Publius Ovidius Naso was, like most Roman men of letters, a provincial. He was born at Sulmo, a small town about 90 miles (140 km) east of Rome. The main events of his life are described in an autobiographical poem in the Tristia (Sorrows). His family was old and respectable, and sufficiently well-to-do for his father to be able to send him and his elder brother to Rome to be educated. At Rome he embarked, under the best teachers of the day, on the study of rhetoric. Ovid was thought to have the makings of a good orator, but in spite of his father's admonitions he neglected his studies for the verse-writing that came so naturally to him.

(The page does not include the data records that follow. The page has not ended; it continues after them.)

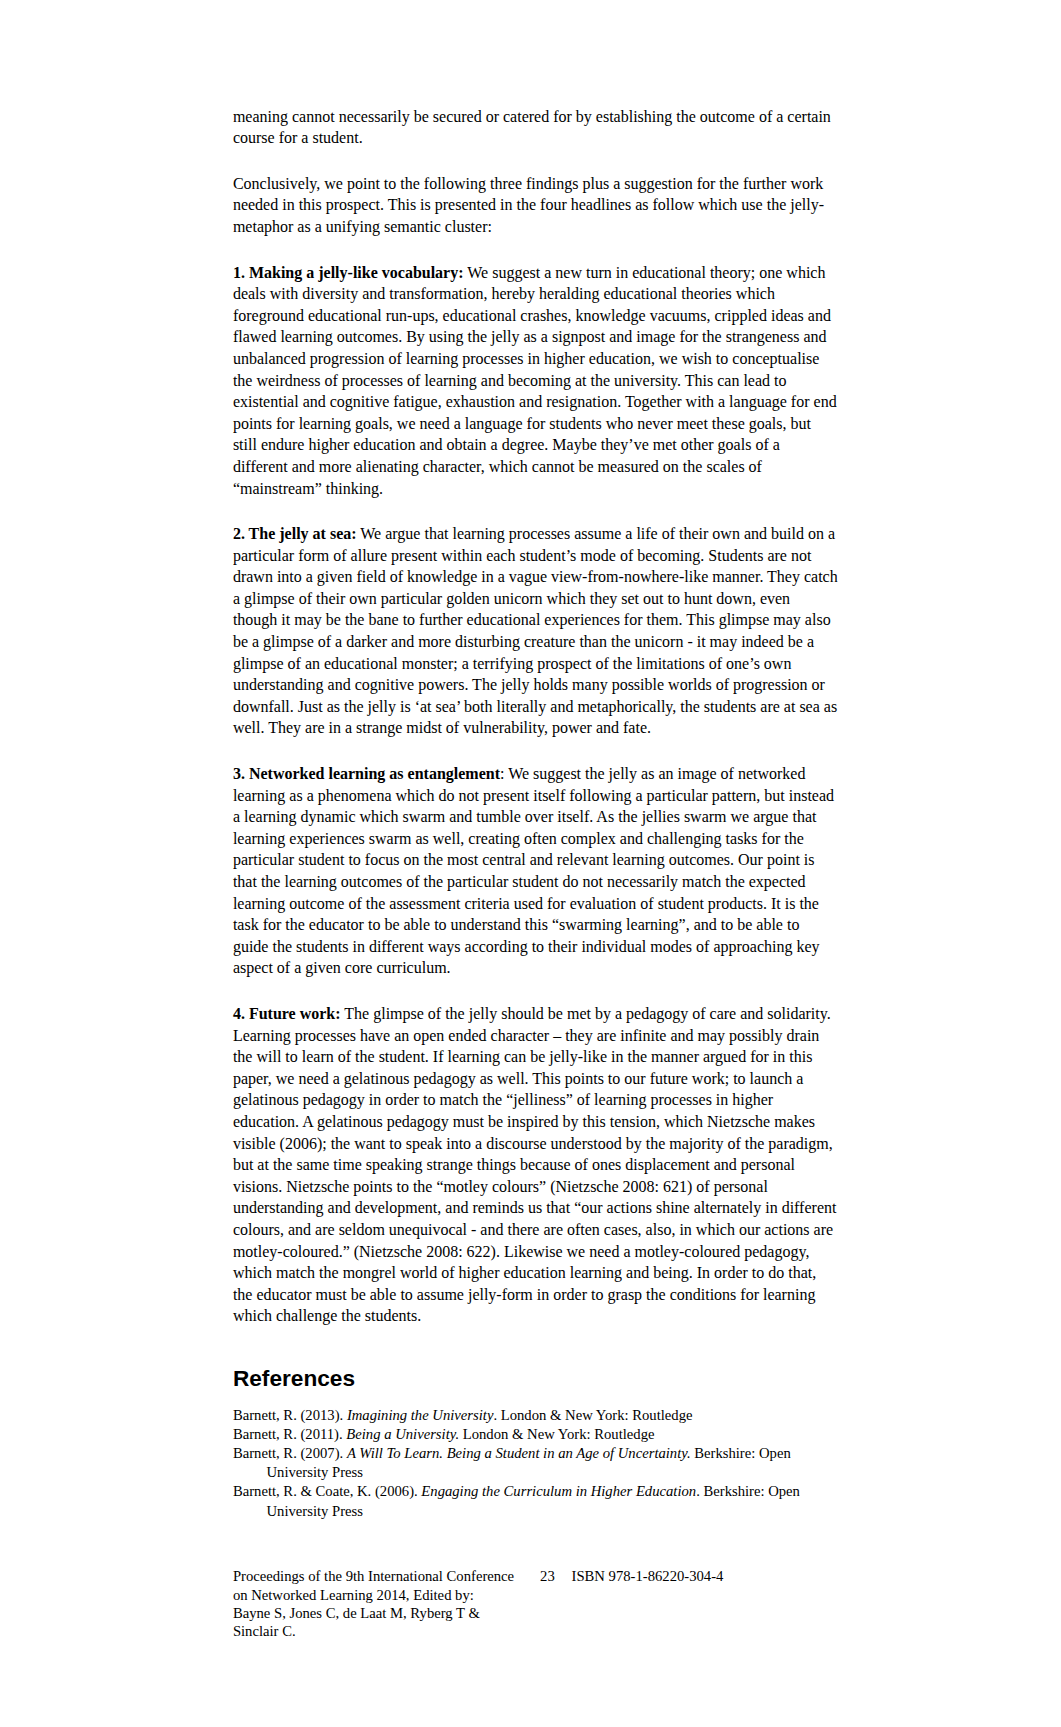meaning cannot necessarily be secured or catered for by establishing the outcome of a certain course for a student.
Conclusively, we point to the following three findings plus a suggestion for the further work needed in this prospect. This is presented in the four headlines as follow which use the jelly-metaphor as a unifying semantic cluster:
1. Making a jelly-like vocabulary: We suggest a new turn in educational theory; one which deals with diversity and transformation, hereby heralding educational theories which foreground educational run-ups, educational crashes, knowledge vacuums, crippled ideas and flawed learning outcomes. By using the jelly as a signpost and image for the strangeness and unbalanced progression of learning processes in higher education, we wish to conceptualise the weirdness of processes of learning and becoming at the university. This can lead to existential and cognitive fatigue, exhaustion and resignation. Together with a language for end points for learning goals, we need a language for students who never meet these goals, but still endure higher education and obtain a degree. Maybe they’ve met other goals of a different and more alienating character, which cannot be measured on the scales of “mainstream” thinking.
2. The jelly at sea: We argue that learning processes assume a life of their own and build on a particular form of allure present within each student’s mode of becoming. Students are not drawn into a given field of knowledge in a vague view-from-nowhere-like manner. They catch a glimpse of their own particular golden unicorn which they set out to hunt down, even though it may be the bane to further educational experiences for them. This glimpse may also be a glimpse of a darker and more disturbing creature than the unicorn - it may indeed be a glimpse of an educational monster; a terrifying prospect of the limitations of one’s own understanding and cognitive powers. The jelly holds many possible worlds of progression or downfall. Just as the jelly is ‘at sea’ both literally and metaphorically, the students are at sea as well. They are in a strange midst of vulnerability, power and fate.
3. Networked learning as entanglement: We suggest the jelly as an image of networked learning as a phenomena which do not present itself following a particular pattern, but instead a learning dynamic which swarm and tumble over itself. As the jellies swarm we argue that learning experiences swarm as well, creating often complex and challenging tasks for the particular student to focus on the most central and relevant learning outcomes. Our point is that the learning outcomes of the particular student do not necessarily match the expected learning outcome of the assessment criteria used for evaluation of student products. It is the task for the educator to be able to understand this “swarming learning”, and to be able to guide the students in different ways according to their individual modes of approaching key aspect of a given core curriculum.
4. Future work: The glimpse of the jelly should be met by a pedagogy of care and solidarity. Learning processes have an open ended character – they are infinite and may possibly drain the will to learn of the student. If learning can be jelly-like in the manner argued for in this paper, we need a gelatinous pedagogy as well. This points to our future work; to launch a gelatinous pedagogy in order to match the “jelliness” of learning processes in higher education. A gelatinous pedagogy must be inspired by this tension, which Nietzsche makes visible (2006); the want to speak into a discourse understood by the majority of the paradigm, but at the same time speaking strange things because of ones displacement and personal visions. Nietzsche points to the “motley colours” (Nietzsche 2008: 621) of personal understanding and development, and reminds us that “our actions shine alternately in different colours, and are seldom unequivocal - and there are often cases, also, in which our actions are motley-coloured.” (Nietzsche 2008: 622). Likewise we need a motley-coloured pedagogy, which match the mongrel world of higher education learning and being. In order to do that, the educator must be able to assume jelly-form in order to grasp the conditions for learning which challenge the students.
References
Barnett, R. (2013). Imagining the University. London & New York: Routledge
Barnett, R. (2011). Being a University. London & New York: Routledge
Barnett, R. (2007). A Will To Learn. Being a Student in an Age of Uncertainty. Berkshire: Open University Press
Barnett, R. & Coate, K. (2006). Engaging the Curriculum in Higher Education. Berkshire: Open University Press
| Proceedings of the 9th International Conference on Networked Learning 2014, Edited by: Bayne S, Jones C, de Laat M, Ryberg T & Sinclair C. | 23 | ISBN 978-1-86220-304-4 |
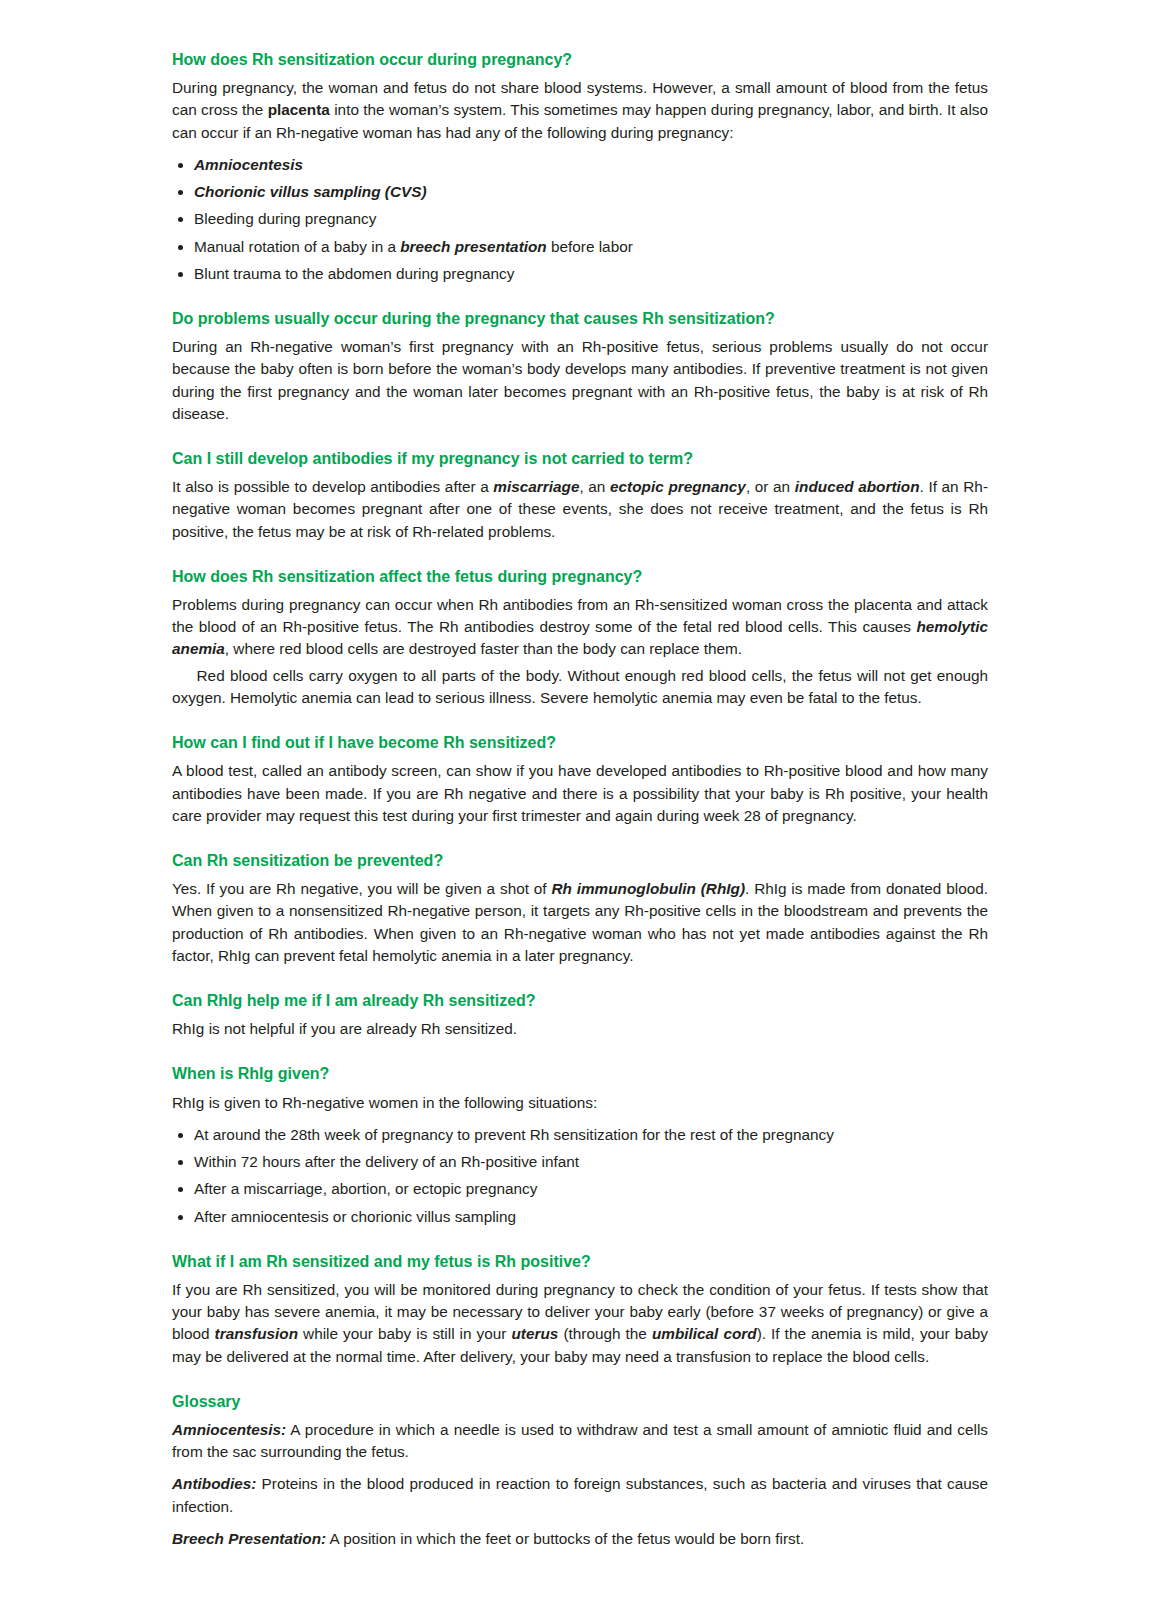How does Rh sensitization occur during pregnancy?
During pregnancy, the woman and fetus do not share blood systems. However, a small amount of blood from the fetus can cross the placenta into the woman’s system. This sometimes may happen during pregnancy, labor, and birth. It also can occur if an Rh-negative woman has had any of the following during pregnancy:
Amniocentesis
Chorionic villus sampling (CVS)
Bleeding during pregnancy
Manual rotation of a baby in a breech presentation before labor
Blunt trauma to the abdomen during pregnancy
Do problems usually occur during the pregnancy that causes Rh sensitization?
During an Rh-negative woman’s first pregnancy with an Rh-positive fetus, serious problems usually do not occur because the baby often is born before the woman’s body develops many antibodies. If preventive treatment is not given during the first pregnancy and the woman later becomes pregnant with an Rh-positive fetus, the baby is at risk of Rh disease.
Can I still develop antibodies if my pregnancy is not carried to term?
It also is possible to develop antibodies after a miscarriage, an ectopic pregnancy, or an induced abortion. If an Rh-negative woman becomes pregnant after one of these events, she does not receive treatment, and the fetus is Rh positive, the fetus may be at risk of Rh-related problems.
How does Rh sensitization affect the fetus during pregnancy?
Problems during pregnancy can occur when Rh antibodies from an Rh-sensitized woman cross the placenta and attack the blood of an Rh-positive fetus. The Rh antibodies destroy some of the fetal red blood cells. This causes hemolytic anemia, where red blood cells are destroyed faster than the body can replace them.
Red blood cells carry oxygen to all parts of the body. Without enough red blood cells, the fetus will not get enough oxygen. Hemolytic anemia can lead to serious illness. Severe hemolytic anemia may even be fatal to the fetus.
How can I find out if I have become Rh sensitized?
A blood test, called an antibody screen, can show if you have developed antibodies to Rh-positive blood and how many antibodies have been made. If you are Rh negative and there is a possibility that your baby is Rh positive, your health care provider may request this test during your first trimester and again during week 28 of pregnancy.
Can Rh sensitization be prevented?
Yes. If you are Rh negative, you will be given a shot of Rh immunoglobulin (RhIg). RhIg is made from donated blood. When given to a nonsensitized Rh-negative person, it targets any Rh-positive cells in the bloodstream and prevents the production of Rh antibodies. When given to an Rh-negative woman who has not yet made antibodies against the Rh factor, RhIg can prevent fetal hemolytic anemia in a later pregnancy.
Can RhIg help me if I am already Rh sensitized?
RhIg is not helpful if you are already Rh sensitized.
When is RhIg given?
RhIg is given to Rh-negative women in the following situations:
At around the 28th week of pregnancy to prevent Rh sensitization for the rest of the pregnancy
Within 72 hours after the delivery of an Rh-positive infant
After a miscarriage, abortion, or ectopic pregnancy
After amniocentesis or chorionic villus sampling
What if I am Rh sensitized and my fetus is Rh positive?
If you are Rh sensitized, you will be monitored during pregnancy to check the condition of your fetus. If tests show that your baby has severe anemia, it may be necessary to deliver your baby early (before 37 weeks of pregnancy) or give a blood transfusion while your baby is still in your uterus (through the umbilical cord). If the anemia is mild, your baby may be delivered at the normal time. After delivery, your baby may need a transfusion to replace the blood cells.
Glossary
Amniocentesis: A procedure in which a needle is used to withdraw and test a small amount of amniotic fluid and cells from the sac surrounding the fetus.
Antibodies: Proteins in the blood produced in reaction to foreign substances, such as bacteria and viruses that cause infection.
Breech Presentation: A position in which the feet or buttocks of the fetus would be born first.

As a member of the Roman knightly class (whose rank lay between the commons and the Senate) Ovid was marked by his position, and intended by his father, for an official career. First, however, he spent some time at Athens (then a favourite finishing school for young men of the upper classes) and traveled in Asia Minor and Sicily. Afterward he dutifully held some minor judicial posts, the first steps on the official ladder, but he soon decided that public life did not suit him. From then on he abandoned his official career to cultivate poetry and the society of poets.

Ovid's first work, the Amores (The Loves), had an immediate success and was followed, in rapid succession, by the Epistolae Heroidum, or Heroides (Epistles of the Heroines), the Medicamina faciei (“Cosmetics”; Eng. trans. The Art of Beauty), the Ars amatoria (The Art of Love), and the Remedia amoris (Remedies for Love), all reflecting the brilliant, sophisticated, pleasure-seeking society in which he moved. The common theme of these early poems is love and amorous intrigue, but it is unlikely that they mirror Ovid's own life very closely. Of his three marriages the first two were short-lived, but his third wife, of whom he speaks with respect and affection, remained constant to him until his death. At Rome Ovid enjoyed the friendship and encouragement of Marcus Valerius Messalla, the patron of a circle which included Tibullus, whom Ovid knew only for a short time before his untimely death. Ovid's other friends included Horace, Sextus Propertius, and the grammarian Hyginus.